*** Supplied data ***
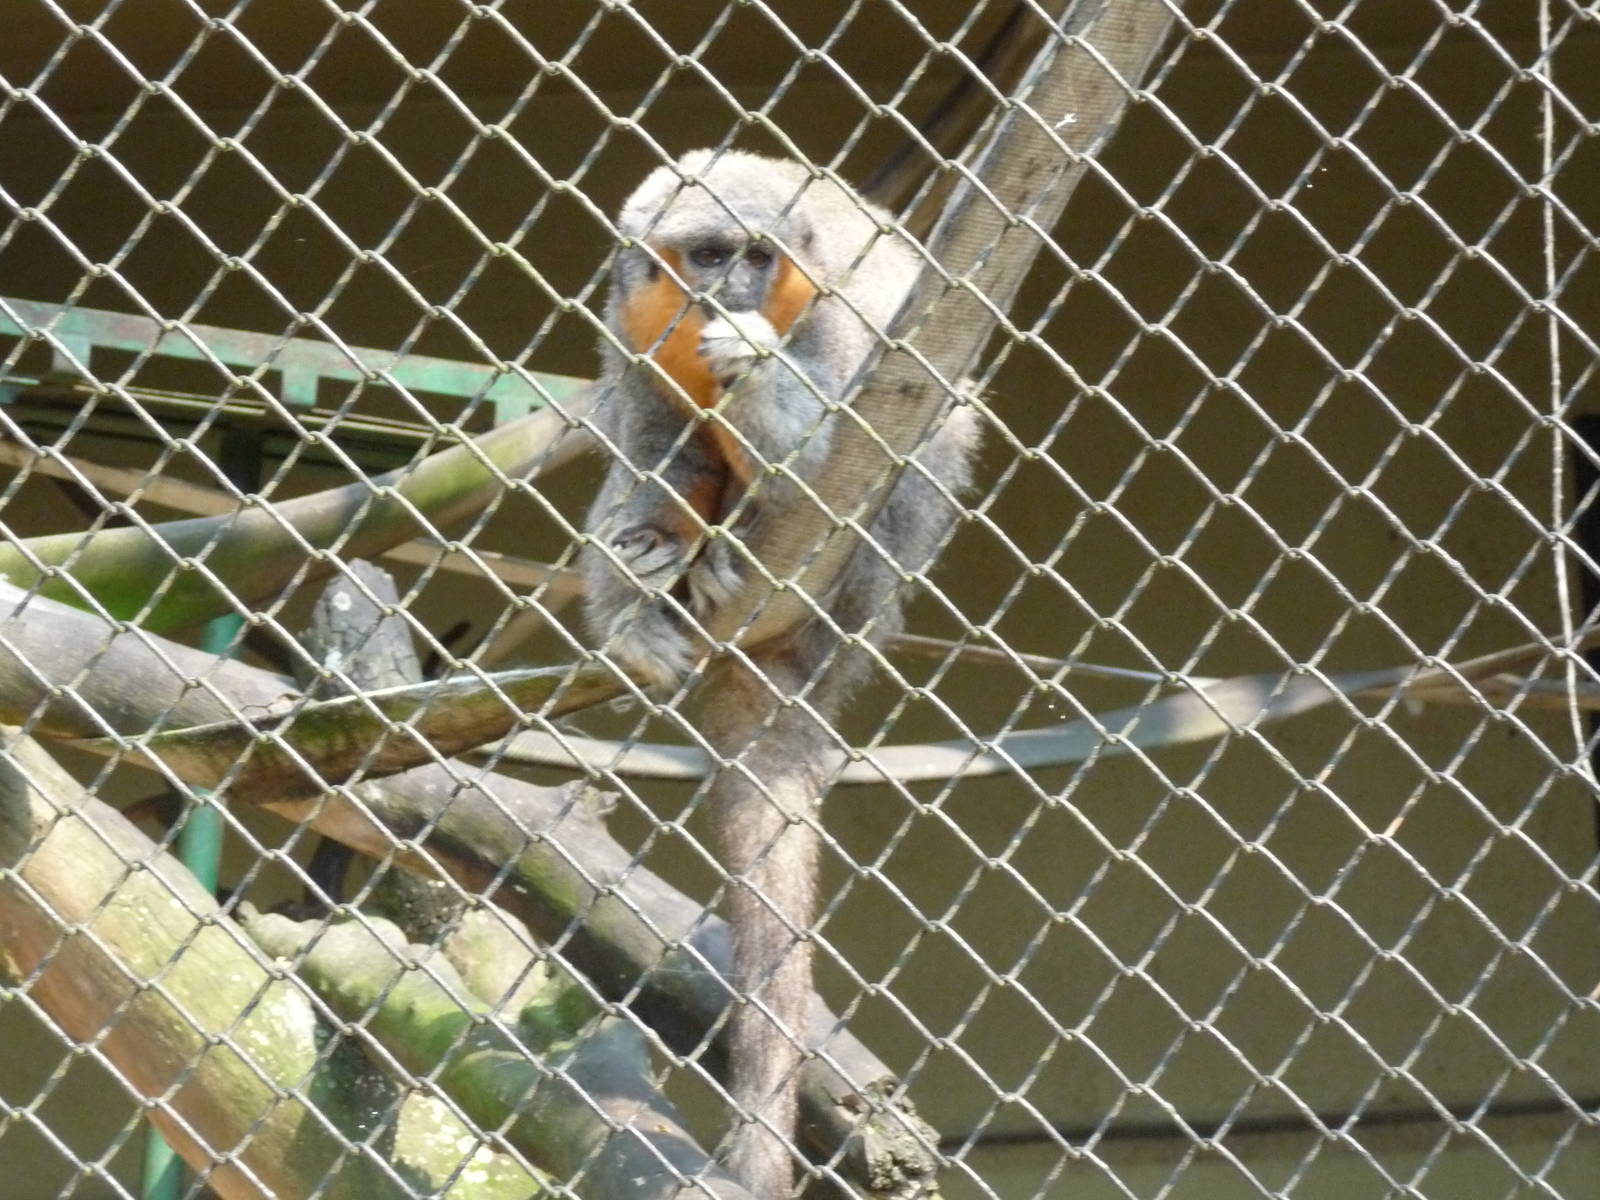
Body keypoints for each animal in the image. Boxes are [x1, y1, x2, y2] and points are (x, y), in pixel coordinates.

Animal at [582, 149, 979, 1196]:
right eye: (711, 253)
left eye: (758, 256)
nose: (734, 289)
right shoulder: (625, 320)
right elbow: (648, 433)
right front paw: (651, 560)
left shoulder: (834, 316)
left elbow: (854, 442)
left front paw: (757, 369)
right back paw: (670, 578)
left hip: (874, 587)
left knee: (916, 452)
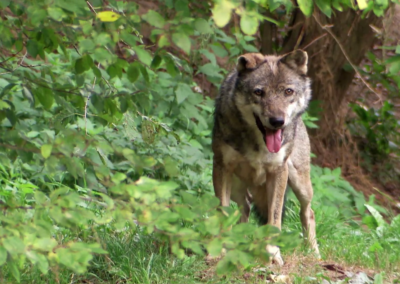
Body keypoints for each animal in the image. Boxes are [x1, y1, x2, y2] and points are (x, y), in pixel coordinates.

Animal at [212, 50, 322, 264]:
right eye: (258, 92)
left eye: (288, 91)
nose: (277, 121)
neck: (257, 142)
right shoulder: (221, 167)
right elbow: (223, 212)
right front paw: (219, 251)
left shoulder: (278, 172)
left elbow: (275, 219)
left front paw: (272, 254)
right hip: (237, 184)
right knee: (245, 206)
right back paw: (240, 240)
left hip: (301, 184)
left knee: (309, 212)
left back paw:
*** End of Supplied data ***
## Your assignment
The copy must match every line of the data exactly and contain no pictures.

## Output for this task
Body keypoints for each animal in the image. Boxes are [x1, y1, x2, y2] and points are (x, y), in pixel coordinates.

Animal at [582, 149, 979, 1196]:
right eye: (711, 253)
left eye: (758, 256)
nose: (734, 289)
right shoulder: (625, 320)
right elbow: (648, 433)
right front paw: (651, 560)
left shoulder: (834, 316)
left elbow: (854, 442)
left front paw: (757, 369)
right back paw: (670, 578)
left hip: (874, 587)
left knee: (916, 452)
Body keypoints for each animal in the image. Boxes are [x1, y1, x2, y2] and points are (x, y), in pixel coordinates.

Animal at [212, 50, 322, 264]:
right eye: (258, 92)
left eye: (288, 91)
nose: (277, 121)
neck: (257, 142)
right shoulder: (221, 167)
right elbow: (223, 212)
right front paw: (219, 251)
left shoulder: (278, 172)
left elbow: (275, 219)
left front paw: (272, 254)
right hip: (237, 184)
right knee: (245, 206)
right back paw: (240, 240)
left hip: (301, 184)
left knee: (309, 212)
left back paw:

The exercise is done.